**SOURCE DOCUMENT:**
—————
This is climbing up a hay bale wall. It wasn’t hard, but some shorter people might require a little help from someone on top (or below). Be cool and stick around and help others.
This obstacle involves crawling through a dark, wooden tunnel. Be careful because it turns. Also watch the knees and the head because there are wooden beams on the top and bottom. Otherwise it’s just a matter of staying low and feeling your way ahead.
I found this one surprisingly easy. It involved going through a small gate with flames spitting out then jumping over more flames into a deep pit of water. Then you had to crawl out. Get a running jump and go! It looks intimidating, but it’s actually not that difficult in practice.
Use your arms to “walk” across water using only two iron poles that angle upward. It does require some upper body strength, especially in the triceps. The key is to keep your arms stiff and use your legs to build momentum as you move (almost like a monkey).
—————
**TASKS AND EXERCISES:**
1. Reproduce the passage of the obstacle descriptions starting at "This is climbing" and ending at "and help others.".
2. Answer the following from the obstacle descriptions.
(a) What material is the dark tunnel made of?
(b) After jumping over more flames, what does one land in?
(c) Which muscles does crossing on the two iron poles especially demand strength in?
—————
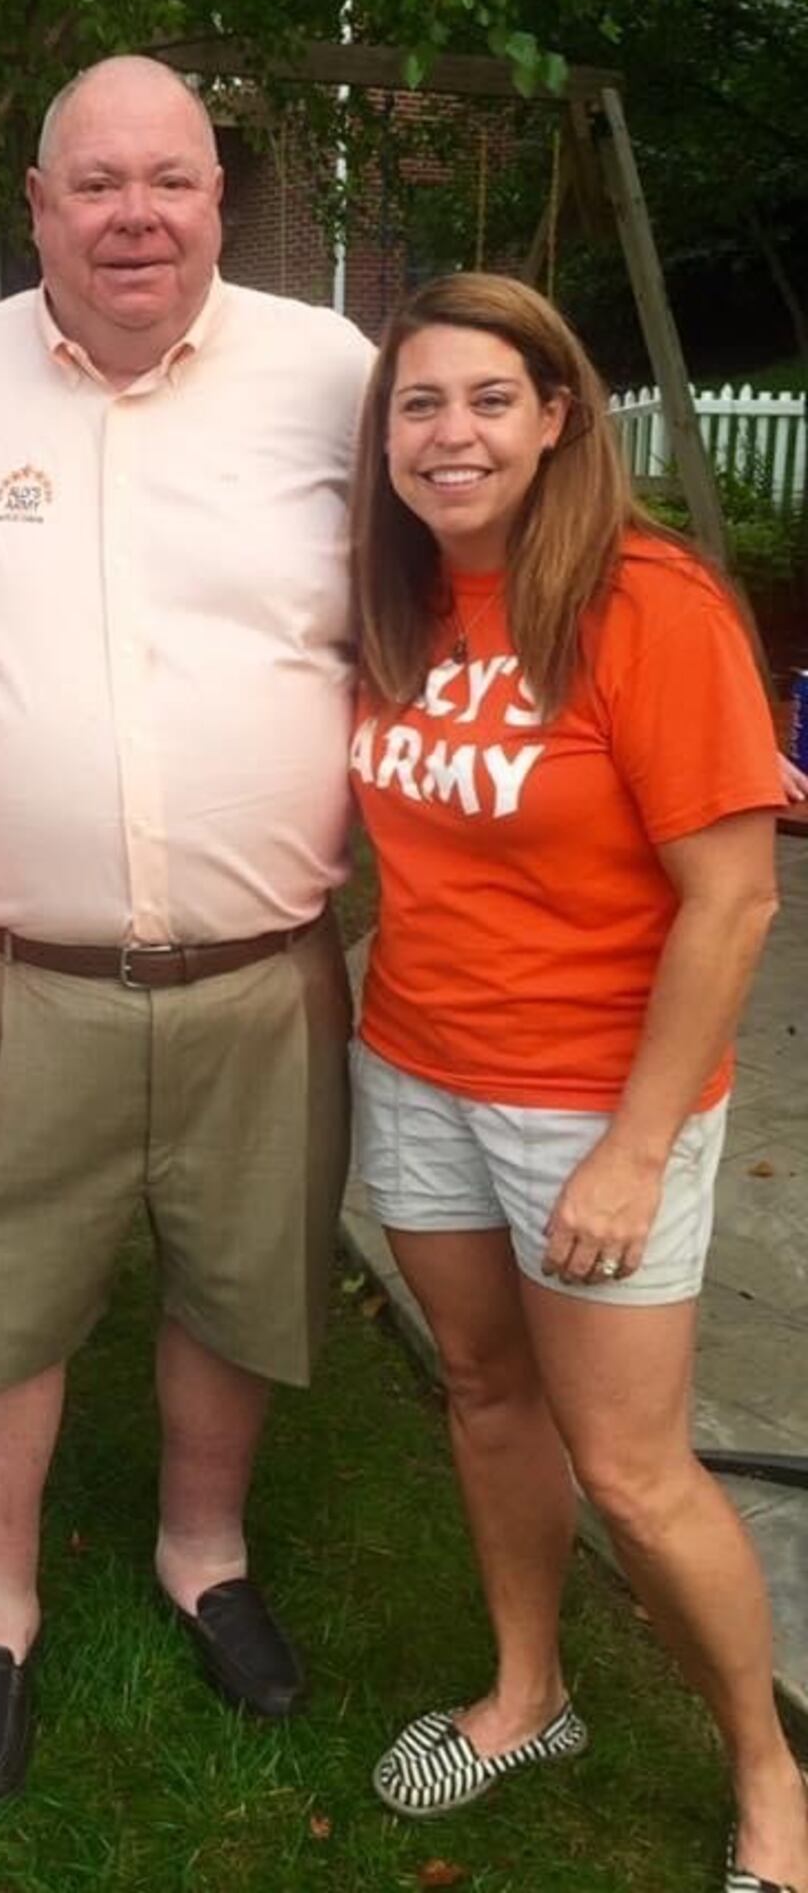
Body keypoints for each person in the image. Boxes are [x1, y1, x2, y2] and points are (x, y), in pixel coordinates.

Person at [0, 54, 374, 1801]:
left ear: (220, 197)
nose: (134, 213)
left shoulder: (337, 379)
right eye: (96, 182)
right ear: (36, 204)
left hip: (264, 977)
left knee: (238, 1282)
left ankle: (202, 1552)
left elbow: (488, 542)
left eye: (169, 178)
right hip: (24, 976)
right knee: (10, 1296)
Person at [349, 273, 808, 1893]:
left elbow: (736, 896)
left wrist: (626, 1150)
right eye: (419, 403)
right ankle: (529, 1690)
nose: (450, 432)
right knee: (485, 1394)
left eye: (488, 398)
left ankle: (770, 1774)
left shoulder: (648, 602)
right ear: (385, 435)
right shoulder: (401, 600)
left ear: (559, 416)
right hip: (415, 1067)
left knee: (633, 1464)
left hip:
—————
**ANSWERS IN ORDER:**
1.
This is climbing up a hay bale wall. It wasn’t hard, but some shorter people might require a little help from someone on top (or below). Be cool and stick around and help others.

2.
(a) Wood
(b) A deep pit of water
(c) The triceps